Te substancje pozwalają wyregulować pracę organizmu i ustabilizować ją, a także zwiększyć możliwości naszego ciała. Należy jednak uważać, bo nadmierna suplementacja może przynieść efekt odwrotny do oczekiwanego, o czym zwolennicy biohackingu, zwłaszcza internetowi influencerzy, często zapominają!
Biohacking a nawyki i styl życia
Biohacking zakłada, że wszystkie funkcje organizmu, fizjologiczne i psychologiczne, są ze sobą powiązane i wpływają na siebie nawzajem, czyli sama suplementacja nie wystarczy. Tylko holistyczne podejście do dbania o siebie jest gwarancją poprawy zdrowia. To oznacza konieczność zadbania o wiele aspektów codziennego życia i wprowadzenie nowych nawyków. Co może posłużyć do biohackowania organizmu?
- Wykonywanie ćwiczeń i pilnowanie odpowiedniej postawy ciała na co dzień.
- Przestrzeganie prawidłowej, zrównoważonej diety (np. diety na piękną skórę) i wybieranie nieprzetworzonego, naturalnego jedzenia, unikanie cukru.
- Zmiana nastawienia do życia i codziennych obowiązków dzięki wykorzystaniu medytacji, unikanie wielozadaniowości i rozproszeń.
- Dbanie o zdrowe relacje społeczne.
- Wykorzystanie muzyki dostosowanej do fal mózgowych.
Jednak biohacking to nie tylko duże zmiany w codziennym trybie życia, ale także bardzo wiele drobnych sztuczek, które opierają się na odpowiednim łączeniu produktów spożywczych albo ćwiczeń fizycznych i umysłowych celem „podrasowania” funkcji organizmu. Jednym z najprostszych i najpopularniejszych trików jest na przykład przygotowywanie sobie regularnie kawy kuloodpornej (bulletproof coffee). Biohacking na swój sposób jest więc zbiorem sprytnych podpowiedzi i tak właśnie powinien być traktowany.

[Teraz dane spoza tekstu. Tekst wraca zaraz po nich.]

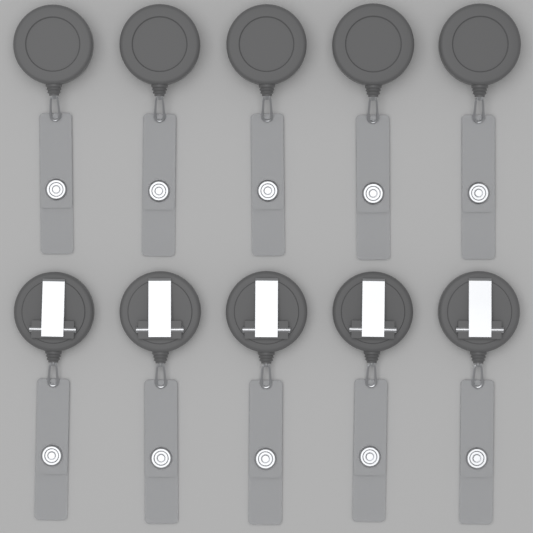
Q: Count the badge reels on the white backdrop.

Czy biohacking naprawdę działa?
Wiele osób traktuje biohacking jak nowoczesny scam, czyli, krótko mówiąc, oszustwo. Rzeczywiście w przypadku tej filozofii trzeba być czujnym, ponieważ łatwo natknąć się na oszustów, którzy nastawieni są wyłącznie na zysk i nie posiadając do tego kwalifikacji, za duże pieniądze sprzedają porady, które w żaden sposób nie są poparte naukowo. Wiele „sztuczek” sprawdza się jednak na co dzień i faktycznie może poprawić samopoczucie. Warto zatem potraktować biohacking jako ciekawy sposób na nieco inne spojrzenie na dbanie o swoje zdrowie i zachować zdrowy rozsądek.